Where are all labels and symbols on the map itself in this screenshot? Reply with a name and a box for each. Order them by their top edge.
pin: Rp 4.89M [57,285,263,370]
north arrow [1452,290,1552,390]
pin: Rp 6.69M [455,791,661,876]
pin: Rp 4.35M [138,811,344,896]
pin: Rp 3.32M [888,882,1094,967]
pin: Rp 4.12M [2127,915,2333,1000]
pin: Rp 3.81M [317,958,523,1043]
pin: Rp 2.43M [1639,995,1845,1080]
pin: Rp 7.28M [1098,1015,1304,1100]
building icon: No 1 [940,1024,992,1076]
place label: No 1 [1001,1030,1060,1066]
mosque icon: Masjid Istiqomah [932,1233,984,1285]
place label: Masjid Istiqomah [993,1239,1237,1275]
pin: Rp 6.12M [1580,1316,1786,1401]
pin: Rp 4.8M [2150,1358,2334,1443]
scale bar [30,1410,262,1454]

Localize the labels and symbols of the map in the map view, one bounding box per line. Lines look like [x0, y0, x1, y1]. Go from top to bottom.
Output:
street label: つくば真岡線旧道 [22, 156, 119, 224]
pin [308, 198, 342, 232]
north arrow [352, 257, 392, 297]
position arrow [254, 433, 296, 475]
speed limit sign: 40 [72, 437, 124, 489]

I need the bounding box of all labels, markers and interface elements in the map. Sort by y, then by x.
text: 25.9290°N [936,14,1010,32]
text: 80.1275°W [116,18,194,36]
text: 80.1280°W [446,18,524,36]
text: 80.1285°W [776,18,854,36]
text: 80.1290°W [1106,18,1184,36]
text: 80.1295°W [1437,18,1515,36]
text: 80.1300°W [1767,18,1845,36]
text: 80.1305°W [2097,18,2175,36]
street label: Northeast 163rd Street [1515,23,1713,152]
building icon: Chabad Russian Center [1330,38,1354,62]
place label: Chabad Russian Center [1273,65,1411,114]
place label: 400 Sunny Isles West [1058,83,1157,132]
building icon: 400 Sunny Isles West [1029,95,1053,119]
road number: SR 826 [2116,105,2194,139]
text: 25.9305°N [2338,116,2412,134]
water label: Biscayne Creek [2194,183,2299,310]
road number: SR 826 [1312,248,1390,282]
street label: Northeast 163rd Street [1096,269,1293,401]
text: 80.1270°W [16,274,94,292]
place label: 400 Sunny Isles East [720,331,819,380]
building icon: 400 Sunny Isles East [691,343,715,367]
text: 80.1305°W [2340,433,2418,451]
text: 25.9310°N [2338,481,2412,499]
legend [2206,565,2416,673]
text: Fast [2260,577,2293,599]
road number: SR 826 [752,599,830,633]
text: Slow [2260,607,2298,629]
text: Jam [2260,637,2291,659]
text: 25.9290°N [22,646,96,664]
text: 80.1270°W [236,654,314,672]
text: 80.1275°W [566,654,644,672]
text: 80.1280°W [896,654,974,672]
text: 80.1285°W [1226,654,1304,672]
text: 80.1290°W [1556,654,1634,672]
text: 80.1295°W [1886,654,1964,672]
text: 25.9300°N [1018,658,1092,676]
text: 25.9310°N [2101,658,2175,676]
________________________
■ WORK REQUEST: Each entry in the listing is to be copied exactly.

■ TASK SOLUTION:
Where are all labels and symbols on the map itself in this screenshot? Reply with a name and a box for each. Order them by their top edge.
pin: Rp 4.89M [57,285,263,370]
north arrow [1452,290,1552,390]
pin: Rp 6.69M [455,791,661,876]
pin: Rp 4.35M [138,811,344,896]
pin: Rp 3.32M [888,882,1094,967]
pin: Rp 4.12M [2127,915,2333,1000]
pin: Rp 3.81M [317,958,523,1043]
pin: Rp 2.43M [1639,995,1845,1080]
pin: Rp 7.28M [1098,1015,1304,1100]
building icon: No 1 [940,1024,992,1076]
place label: No 1 [1001,1030,1060,1066]
mosque icon: Masjid Istiqomah [932,1233,984,1285]
place label: Masjid Istiqomah [993,1239,1237,1275]
pin: Rp 6.12M [1580,1316,1786,1401]
pin: Rp 4.8M [2150,1358,2334,1443]
scale bar [30,1410,262,1454]

Localize the labels and symbols of the map in the map view, one bounding box per line. Lines look like [x0, y0, x1, y1]. Go from top to bottom.
Output:
street label: つくば真岡線旧道 [22, 156, 119, 224]
pin [308, 198, 342, 232]
north arrow [352, 257, 392, 297]
position arrow [254, 433, 296, 475]
speed limit sign: 40 [72, 437, 124, 489]

I need the bounding box of all labels, markers and interface elements in the map. Sort by y, then by x.
text: 25.9290°N [936,14,1010,32]
text: 80.1275°W [116,18,194,36]
text: 80.1280°W [446,18,524,36]
text: 80.1285°W [776,18,854,36]
text: 80.1290°W [1106,18,1184,36]
text: 80.1295°W [1437,18,1515,36]
text: 80.1300°W [1767,18,1845,36]
text: 80.1305°W [2097,18,2175,36]
street label: Northeast 163rd Street [1515,23,1713,152]
building icon: Chabad Russian Center [1330,38,1354,62]
place label: Chabad Russian Center [1273,65,1411,114]
place label: 400 Sunny Isles West [1058,83,1157,132]
building icon: 400 Sunny Isles West [1029,95,1053,119]
road number: SR 826 [2116,105,2194,139]
text: 25.9305°N [2338,116,2412,134]
water label: Biscayne Creek [2194,183,2299,310]
road number: SR 826 [1312,248,1390,282]
street label: Northeast 163rd Street [1096,269,1293,401]
text: 80.1270°W [16,274,94,292]
place label: 400 Sunny Isles East [720,331,819,380]
building icon: 400 Sunny Isles East [691,343,715,367]
text: 80.1305°W [2340,433,2418,451]
text: 25.9310°N [2338,481,2412,499]
legend [2206,565,2416,673]
text: Fast [2260,577,2293,599]
road number: SR 826 [752,599,830,633]
text: Slow [2260,607,2298,629]
text: Jam [2260,637,2291,659]
text: 25.9290°N [22,646,96,664]
text: 80.1270°W [236,654,314,672]
text: 80.1275°W [566,654,644,672]
text: 80.1280°W [896,654,974,672]
text: 80.1285°W [1226,654,1304,672]
text: 80.1290°W [1556,654,1634,672]
text: 80.1295°W [1886,654,1964,672]
text: 25.9300°N [1018,658,1092,676]
text: 25.9310°N [2101,658,2175,676]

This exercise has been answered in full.